The court ruled that in cases where students are facing “serious discipline,” such as a suspension or expulsion, and the credibility of witnesses is key, a university must permit cross-examination of “adverse witnesses” at a hearing either in person or via such means as videoconferencing.

The person who investigates the case, the court said, cannot also decide whether the allegations are true. That model, used by USC and many other universities, the court ruled, improperly “places in one individual the overlapping and inconsistent roles of investigator, prosecutor, fact-finder, and sentencer.”

The court ruling appears to allow cross-examination through a neutral intermediary, but DeVos wants to let students or their attorneys on both sides do the questioning.

Scores of universities, including the UC and CSU systems, have voiced opposition to such direct questioning, fearing it would intimidate victims of sexual assault and dissuade them from coming forward. It’s unclear how many universities may now decide to allow it. USC has said it might. UC and CSU plan to stick with indirect questioning.

“We have no intention … of putting in place those aspects of those Title IX rules that we believe would be harmful to our community unless and until we are absolutely legally required to do so,” Taylor said of UC.

Cal State’s Freedman said private meetings with students were more effective in reaching the truth. “The subject matter of these cases are of a personal, intimate nature. It’s difficult to talk about these things,” she said.

Linda Hoos, Cal State’s systemwide Title IX coordinator, said the university plans to use videoconferencing for hearings and train hearing officers to question without inflaming the conflicts.
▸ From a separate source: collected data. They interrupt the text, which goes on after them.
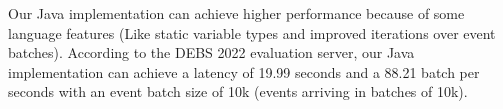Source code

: 
Our Java implementation can achieve higher performance because of some language features (Like static variable types and improved iterations over event batches).
According to the DEBS 2022 evaluation \cite{debs2022challenge} server, our Java implementation can achieve a latency of 19.99 seconds and a 88.21 batch per 
seconds with an event batch size of 10k (events arriving in batches of 10k).
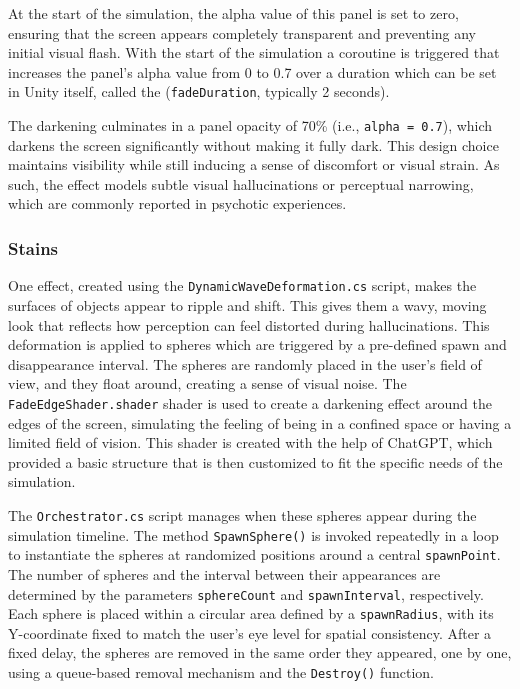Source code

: At the start of the simulation, the alpha value of this panel is set to zero, ensuring that the screen appears completely transparent and preventing any initial visual flash. With the start of the simulation a coroutine is triggered that increases the panel’s alpha value from 0 to 0.7 over a duration which can be set in Unity itself, called the (\texttt{fadeDuration}, typically 2 seconds).

The darkening culminates in a panel opacity of 70\% (i.e., \texttt{alpha = 0.7}), which darkens the screen significantly without making it fully dark. This design choice maintains visibility while still inducing a sense of discomfort or visual strain. As such, the effect models subtle visual hallucinations or perceptual narrowing, which are commonly reported in psychotic experiences. 

\subsubsection{Stains}
One effect, created using the \texttt{DynamicWaveDeformation.cs} script, makes the surfaces of objects appear to ripple and shift. This gives them a wavy, moving look that reflects how perception can feel distorted during hallucinations. This deformation is applied to spheres which are triggered by a pre-defined spawn and disappearance interval. The spheres are randomly placed in the user's field of view, and they float around, creating a sense of visual noise. The \texttt{FadeEdgeShader.shader} shader is used to create a darkening effect around the edges of the screen, simulating the feeling of being in a confined space or having a limited field of vision. This shader is created with the help of ChatGPT, which provided a basic structure that is then customized to fit the specific needs of the simulation.

The \texttt{Orchestrator.cs} script manages when these spheres appear during the simulation timeline. The method \texttt{SpawnSphere()} is invoked repeatedly in a loop to instantiate the spheres at randomized positions around a central \texttt{spawnPoint}. The number of spheres and the interval between their appearances are determined by the parameters \texttt{sphereCount} and \texttt{spawnInterval}, respectively. Each sphere is placed within a circular area defined by a \texttt{spawnRadius}, with its Y-coordinate fixed to match the user’s eye level for spatial consistency. After a fixed delay, the spheres are removed in the same order they appeared, one by one, using a queue-based removal mechanism and the \texttt{Destroy()} function. 

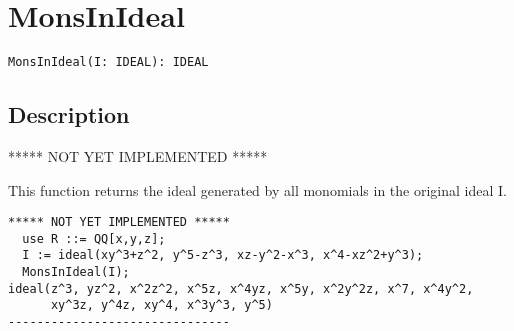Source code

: \documentclass[a4paper]{mybook}
\newenvironment{command}{}{} %
\begin{document}
\section{MonsInIdeal}
\label{MonsInIdeal}
\begin{command} %


\begin{Verbatim}[label=syntax, rulecolor=\color{MidnightBlue},
frame=single]
MonsInIdeal(I: IDEAL): IDEAL
\end{Verbatim}


\subsection*{Description}

***** NOT YET IMPLEMENTED *****
\par 
This function returns the ideal generated by all monomials in the
original ideal I.
\begin{Verbatim}[label=example, rulecolor=\color{PineGreen}, frame=single]
***** NOT YET IMPLEMENTED *****
  use R ::= QQ[x,y,z];
  I := ideal(xy^3+z^2, y^5-z^3, xz-y^2-x^3, x^4-xz^2+y^3);
  MonsInIdeal(I);
ideal(z^3, yz^2, x^2z^2, x^5z, x^4yz, x^5y, x^2y^2z, x^7, x^4y^2,
      xy^3z, y^4z, xy^4, x^3y^3, y^5)
-------------------------------
\end{Verbatim}


\end{command} %
\end{document}
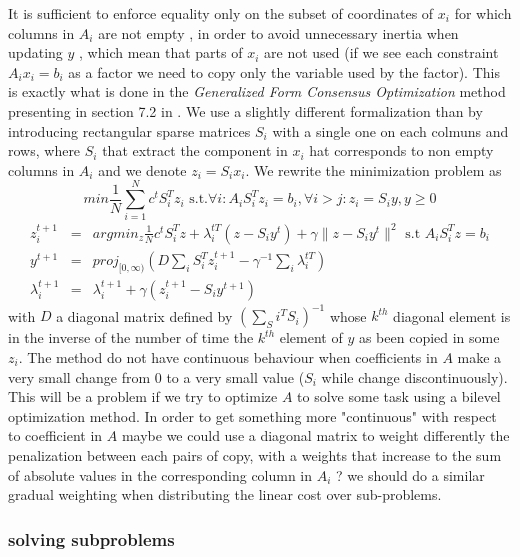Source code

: \documentclass[11pt]{article}
\begin{document}
It is sufficient to enforce equality only on the subset of coordinates of $x_i$ for which columns in $A_i$ are not empty , in order to avoid unnecessary inertia when updating $y$ , which mean that parts of $x_i$ are not used (if we see each constraint $A_i x_i= b_i$ as a factor we need to copy only the variable used by the factor). This is exactly what is done in the \textit{Generalized Form Consensus Optimization} method presenting in section 7.2 in \cite{Boyd2010}. 
We use a slightly different formalization than  \cite{Boyd2010} by introducing rectangular sparse matrices $S_i$ with a single one on each colmuns and rows, where $S_i$ that extract the component in $x_i$ hat corresponds to non empty columns in $A_i$  and we denote $z_i=S_ix_i$.
We rewrite the minimization problem as
\begin{equation}
min \frac{1}{N}\sum_{i=1}^N c^t S_i^T z_i \text{ s.t.} \forall i : A_iS_i^T z_i = b_i , \forall i>j: z_i=S_iy, y\geq 0
\end{equation}
\begin{eqnarray}
z_i^{t+1}&=&argmin_z  \frac{1}{N}c^tS_i^T z +\lambda_i^{tT} (z-S_iy^t)+\gamma\|z-S_iy^t\|^2 \text{ s.t } A_iS_i^Tz=b_i\\
y^{t+1}&=&proj_{[0,\infty)} (D\sum_i S_i^Tz_i^{t+1}-\gamma^{-1} \sum_i \lambda_i^{tT} )\\
\lambda_i^{t+1}&=&\lambda_i^{t+1}+\gamma(z_i^{t+1}-S_iy^{t+1})
\label{eqn:Generalized_Form_Consensus_Optimization}
\end{eqnarray}
with $D$ a diagonal matrix defined by $(\sum_Si^TS_i)^{-1}$ whose $k^{th}$ diagonal element is in the inverse of the number of time the $k^{th}$ element of $y$ as been copied in some $z_i$. The method do not have continuous behaviour when coefficients in $A$ make a very small change from 0 to a very small value ($S_i$ while change discontinuously). This will be a problem if we try to optimize $A$ to solve some task using a bilevel optimization method. In order to get something more "continuous" with respect to coefficient in $A$ maybe we could use a diagonal matrix to weight differently the penalization between  each pairs of copy, with a weights that increase to the sum of absolute values in the corresponding column in $A_i$ ?  we should do a similar gradual weighting when distributing the linear cost over sub-problems.


\subsubsection{solving subproblems}
\end{document}
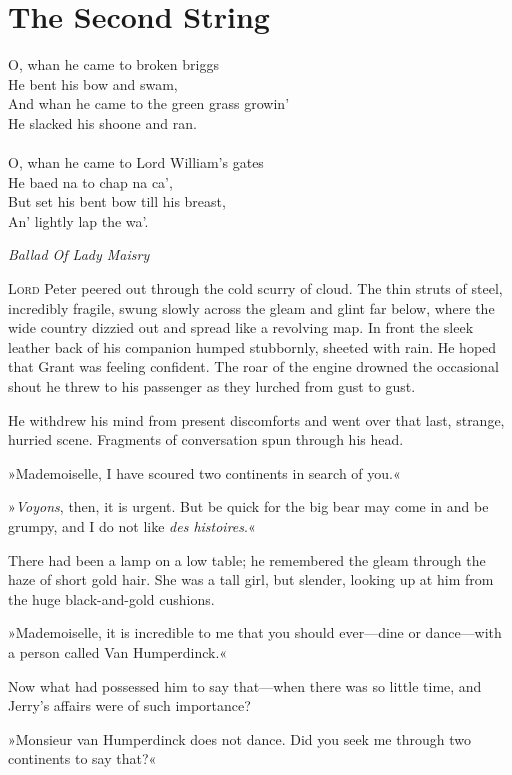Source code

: 
\chapter{The Second String}

\epigraph{
O, whan he came to broken briggs\\
He bent his bow and swam,\\
And whan he came to the green grass growin'\\
He slacked his shoone and ran.\\
~\\
O, whan he came to Lord William's gates\\
He baed na to chap na ca',\\
But set his bent bow till his breast,\\
An' lightly lap the wa'.}{\textit{Ballad Of Lady Maisry}}



\lettrine[lines=4]{L}{ord} Peter peered out through the cold scurry of cloud. The thin
struts of steel, incredibly fragile, swung slowly across the gleam
and glint far below, where the wide country dizzied out and spread
like a revolving map. In front the sleek leather back of his companion
humped stubbornly, sheeted with rain. He hoped that Grant was feeling
confident. The roar of the engine drowned the occasional shout he threw
to his passenger as they lurched from gust to gust.

He withdrew his mind from present discomforts and went over that last,
strange, hurried scene. Fragments of conversation spun through his head.

»Mademoiselle, I have scoured two continents in search of you.«

»\textit{Voyons}, then, it is urgent. But be quick for the big bear may come
in and be grumpy, and I do not like \textit{des histoires}.«

There had been a lamp on a low table; he remembered the gleam through
the haze of short gold hair. She was a tall girl, but slender, looking
up at him from the huge black-and-gold cushions.

»Mademoiselle, it is incredible to me that you should ever—dine or
dance—with a person called Van Humperdinck.«

Now what had possessed him to say that—when there was so little time,
and Jerry's affairs were of such importance?

»Monsieur van Humperdinck does not dance. Did you seek me through two
continents to say that?«

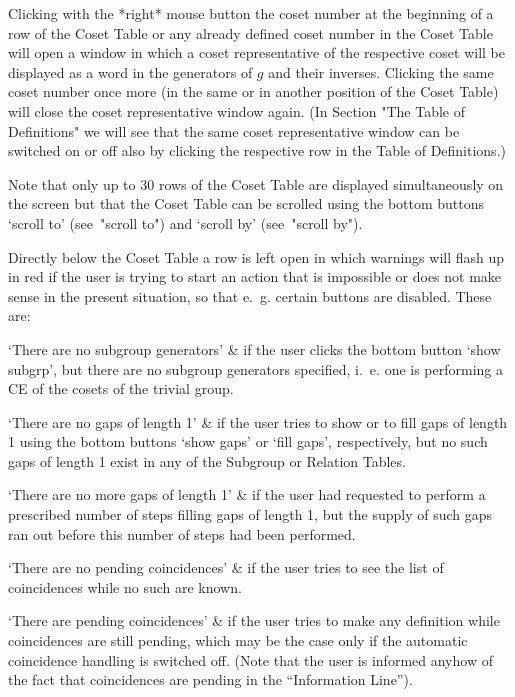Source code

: Clicking with the *right* mouse button the coset number at the
beginning of a row of the Coset Table or any already defined coset
number in the Coset Table will open a window in which a coset
representative of the respective coset will be displayed as a word in
the generators of $g$ and their inverses. Clicking the same coset
number once more (in the same or in another position of the Coset
Table) will close the coset representative window again. (In Section
"The Table of Definitions" we will see that the same coset
representative window can be switched on or off also by clicking the
respective row in the Table of Definitions.)

Note that only up to 30 rows of the Coset Table are displayed
simultaneously on the screen but that the Coset Table can be scrolled
using the bottom buttons `scroll to' (see~"scroll to") and `scroll by'
(see~"scroll by").



Directly below the Coset Table a row is left open in which warnings
will flash up in red if the user is trying to start an action that is
impossible or does not make sense in the present situation, so that
e.~g. certain buttons are disabled. These are:

\beginitems

`There are no subgroup generators' &
  if the user clicks the bottom button `show subgrp', but there are no
  subgroup generators specified, i.~e. one is performing a CE of the
  cosets of the trivial group.

`There are no gaps of length 1' &
  if the user tries to show or to fill gaps of length 1 using the
  bottom buttons `show gaps' or `fill gaps', respectively, but no such
  gaps of length 1 exist in any of the Subgroup or Relation Tables.

`There are no more gaps of length 1' &
  if the user had requested to perform a prescribed number of steps
  filling gaps of length 1, but the supply of such gaps ran out before
  this number of steps had been performed.

`There are no pending coincidences' &
  if the user tries to see the list of coincidences while no such are
  known.

`There are pending coincidences' &
  if the user tries to make any definition while coincidences are still
  pending, which may be the case only if the automatic coincidence
  handling is switched off. (Note that the user is informed anyhow of
  the fact that coincidences are pending in the ``Information Line'').


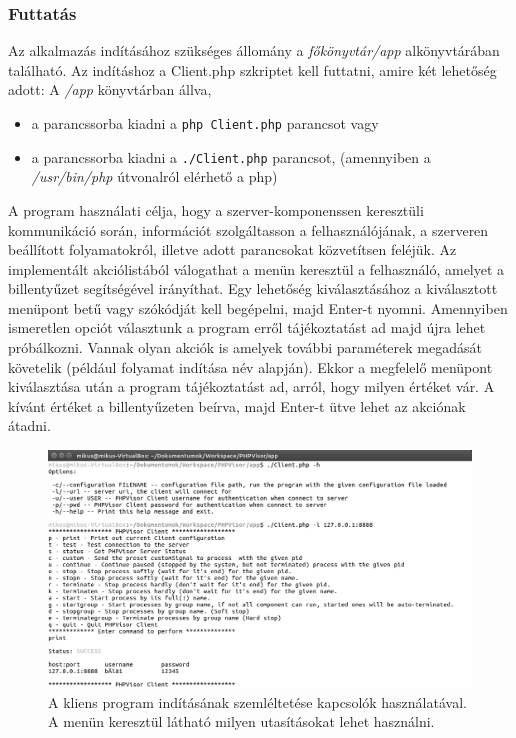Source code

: \documentclass[12pt]{report}
\begin{document}
  \subsubsection{Futtatás}
  Az alkalmazás indításához szükséges állomány a \textit{főkönyvtár/app} alkönyvtárában található. Az indításhoz a  Client.php szkriptet kell futtatni, amire két lehetőség adott: A \textit{/app} könyvtárban állva,
  \begin{itemize}
  \item a parancssorba kiadni a \verb|php Client.php| parancsot vagy
  \item a parancssorba kiadni a \verb|./Client.php| parancsot, (amennyiben a \textit{/usr/bin/php} útvonalról elérhető a php)
  \end{itemize}
  A program használati célja, hogy a szerver-komponenssen keresztüli kommunikáció során, információt szolgáltasson a felhasználójának, a szerveren beállított folyamatokról, illetve adott parancsokat közvetítsen feléjük. Az implementált akciólistából válogathat a menün keresztül a felhasználó, amelyet a billentyűzet segítségével irányíthat. Egy lehetőség kiválasztásához a kiválasztott menüpont betű vagy szókódját kell begépelni, majd Enter-t nyomni. Amennyiben ismeretlen opciót választunk a program erről tájékoztatást ad majd újra lehet próbálkozni. Vannak olyan akciók is amelyek további paraméterek megadását követelik (például folyamat indítása név alapján). Ekkor a megfelelő menüpont kiválasztása után a program tájékoztatást ad, arról, hogy milyen értéket vár. A kívánt értéket a billentyűzeten beírva, majd Enter-t ütve lehet az akciónak átadni.
  
    \begin{figure}[ht]
  \centering
  \includegraphics[width=14cm]{pics/cli_h_conf.png}
	  \caption{A kliens program indításának szemléltetése  kapcsolók használatával. A menün keresztül látható milyen utasításokat lehet használni. \newline}
      \label{fig:cliconf}
  \end{figure}
  
\end{document}
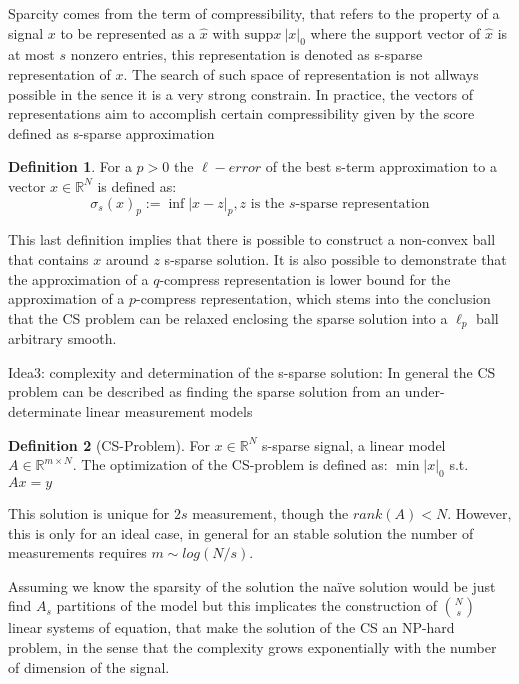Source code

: \documentclass[12pt]{article}
\theoremstyle{definition}
\newtheorem{definition}{Definition}[section]
\begin{document}
Sparcity comes from the term of compressibility, that refers to the property of a signal $x$ to be represented as a $\hat{x}$ with $\text{supp}{x}~|x|_0$ where the support vector of $\hat{x}$ is at most $s$ nonzero entries, this representation is denoted as s-sparse representation of $x$. The search of such space of representation is not allways possible in the sence it is a very strong constrain. In practice, the vectors of representations aim to accomplish certain compressibility given by the score \cite{foucart2013mathematical} defined as s-sparse approximation
\begin{definition}
For a $p>0$ the $\ell-error$ of the best s-term approximation to a vector $x\in\mathbb{R}^N$ is defined as:
\begin{equation}
    \sigma_s(x)_p := \inf{|x-z|_p, z \text{ is the $s$-sparse representation}}
\end{equation}
\end{definition}
This last definition implies that there is possible to construct a non-convex ball that contains $x$ around $z$ s-sparse solution. It is also possible to demonstrate that the approximation of a $q$-compress representation is lower bound for the approximation of a $p$-compress representation, which stems into the conclusion that the CS problem can be relaxed enclosing the sparse solution into a $\ell_p$ ball arbitrary smooth.\par
Idea3: complexity and determination of the s-sparse solution:
In general the CS problem can be described as finding the sparse solution from an under-determinate linear measurement models
\begin{definition} [CS-Problem]
For $x\in\mathbb{R}^N$ s-sparse signal, a linear model $A\in\mathbb{R}^{m\times N}$. The optimization of the CS-problem is defined as: $\min{|x|_0}$ s.t. $Ax=y$ 
\end{definition}
This solution is unique for $2s$ measurement, though the $rank(A)<N$. However, this is only for an ideal case, in general for an stable solution the number of measurements requires $m \sim log(N/s)$.\par
Assuming we know the sparsity of the solution the na\"ive solution would be just find $A_{s}$ partitions of the model but this implicates the construction of $\binom{N}{s}$ linear systems of equation, that make the solution of the CS an NP-hard problem, in the sense that the complexity grows exponentially with the number of dimension of the signal.
\end{document}
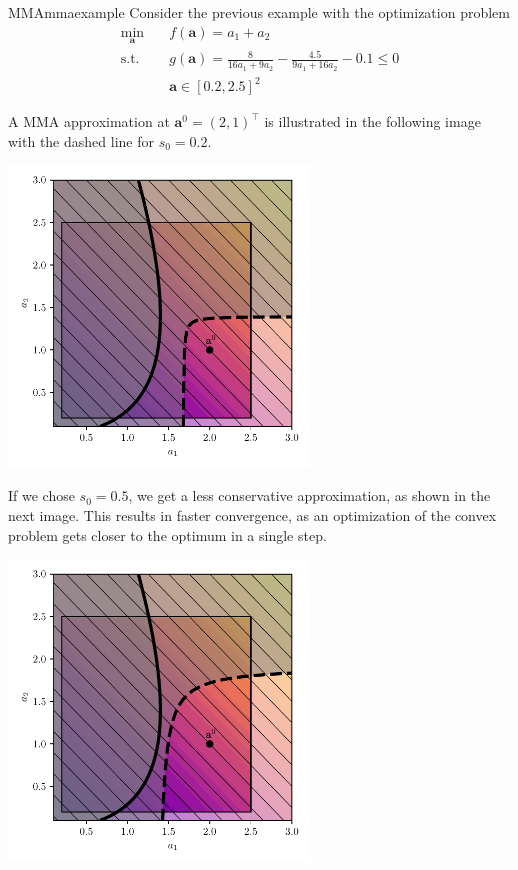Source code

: \begin{example}{MMA}{mmaexample}
    Consider the previous example with the optimization problem
    \begin{equation}
        \begin{aligned}
            \min_{\mathbf{a}} \quad & f(\mathbf{a})= a_1 + a_2\\
            \textrm{s.t.} \quad     & g(\mathbf{a}) = \frac{8}{16a_1+9a_2} - \frac{4.5}{9a_1+16a_2} -0.1 \le 0  \\
            \quad     & \mathbf{a} \in [0.2,2.5]^2
        \end{aligned}
    \end{equation}

    A MMA approximation at $\mathbf{a}^0=(2,1)^\top$ is illustrated in the following image with the dashed line for $s_0=0.2$. 
    \begin{center}
        \includegraphics[width=0.6\textwidth]{figures/four_bar_example_mma_0.pdf}
    \end{center}

    If we chose $s_0=0.5$, we get a less conservative approximation, as shown in the next image. This results in faster convergence, as an optimization of the convex problem gets closer to the optimum in a single step.
    \begin{center}
        \includegraphics[width=0.6\textwidth]{figures/four_bar_example_mma_1.pdf}
    \end{center}


\end{example}
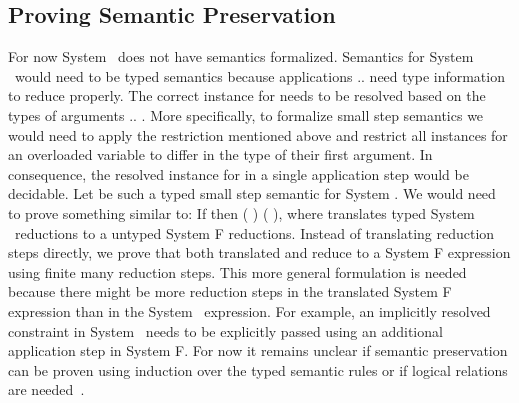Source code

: \subsection{Proving Semantic Preservation}
For now System \Fo\ does not have semantics formalized.
Semantics for System \Fo\ would need to be typed semantics because applications     $..$   need type information to reduce properly.
The correct instance for  needs to be resolved based on the types of arguments  $..$ . 
More specifically, to formalize small step semantics we would need to apply the restriction mentioned above and restrict all instances for an overloaded variable  to differ in the type of their first argument. In consequence, the resolved instance for  in a single application step     would be decidable.
Let    be such a typed small step semantic for System \Fo. We would need to prove something similar to: If    then  \Constr{[}  \Constr{]} (   )  (   ), where  translates typed System \Fo\ reductions to a untyped System F reductions.
Instead of translating reduction steps directly, we prove that both translated  and  reduce to a System F expression  using finite many reduction steps.
This more general formulation is needed because there might be more reduction steps in the translated System F expression than in the System \Fo\ expression. 
For example, an implicitly resolved constraint in System \Fo\ needs to be explicitly passed using an additional application step in System F. 
For now it remains unclear if semantic preservation can be proven using induction over the typed semantic rules or if logical relations are needed~\cite{logrel}.

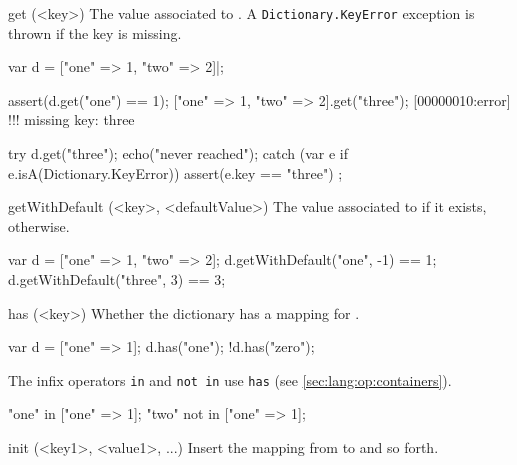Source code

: \begin{urbiscriptapi}




\item[get](<key>)%
  The value associated to .  A \lstinline|Dictionary.KeyError|
  exception is thrown if the key is missing.
\begin{urbiscript}
var d = ["one" => 1, "two" => 2]|;

assert(d.get("one") == 1);
["one" => 1, "two" => 2].get("three");
[00000010:error] !!! missing key: three

try
{
  d.get("three");
  echo("never reached");
}
catch (var e if e.isA(Dictionary.KeyError))
{
  assert(e.key == "three")
};
\end{urbiscript}


\item[getWithDefault](<key>, <defaultValue>)%
  The value associated to  if it exists, 
  otherwise.

\begin{urbiassert}
var d = ["one" => 1, "two" => 2];
d.getWithDefault("one",  -1) == 1;
d.getWithDefault("three", 3) == 3;
\end{urbiassert}


\item[has](<key>)%
  Whether the dictionary has a mapping for .

\begin{urbiassert}
var d = ["one" => 1];
d.has("one");
!d.has("zero");
\end{urbiassert}

  The infix operators \lstinline|in| and \lstinline|not in| use
  \lstinline|has| (see \autoref{sec:lang:op:containers}).

\begin{urbiassert}
"one" in     ["one" => 1];
"two" not in ["one" => 1];
\end{urbiassert}


\item[init](<key1>, <value1>, ...)%
  Insert the mapping from  to  and so forth.


\end{urbiscriptapi}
Sokolow, of the Assn. of Title IX Administrators, said most colleges and universities will “find themselves in over their heads” trying to comply with the court ruling. Cross-examinations in courtrooms, he said, are conducted under strict rules by trained professionals.

He said his organization has been warning California campuses to prepare for change since 2015, when a San Diego judge ruled a Title IX procedure at UC San Diego unfair.

“This was something that was eminently predictable, and now we’ve got California institutions behind the curve,” he said.

Stephanie Vasquez, 22, a student at Cal State Dominguez Hills, said she feels for campus victims of sexual assault. When she was 10, she said, an older neighbor tried to peer up her skirt. She tried to tell on him but was brushed off. The experience deeply affected her.

“I just wanted to be home all the time, I didn’t want to go to school anymore because there was a possibility I would see him,” she said, as she relaxed in the campus Women’s Resource Center.

Vasquez said interrogating victims at a contentious hearing is not the right way to try to understand what happened to them. They need more gentle handling in a space in which they feel comfortable.

Casey Caprioglio, 24, also of Cal State Dominguez Hills, sees both sides. Students facing suspensions or expulsions would understandably want hearings, she said.

But Caprioglio also knows what adversarial questioning feels like. Five years ago, she said, she had to submit to police questioning in order to get an emergency restraining order against an ex-boyfriend.

“It’s terrifying, and you feel like they’re picking apart everything you’re saying. They treat you like you have a reason to lie,” she said.

That experience kept her from reporting a sexual assault the following year, she said.

Sebastian Hasan, a 22-year-old majoring in radiology at Cal State Dominguez Hills, supported the court-ordered changes.

“As a dude, there are times where a situation can be confusing. You want to make sure it’s clear what happened between those two people,” he said. “I think a hearing would help show who’s telling the truth. … If I’m accused of something and I’m innocent, I would want to ask questions and have the opportunity to talk it out face to face.”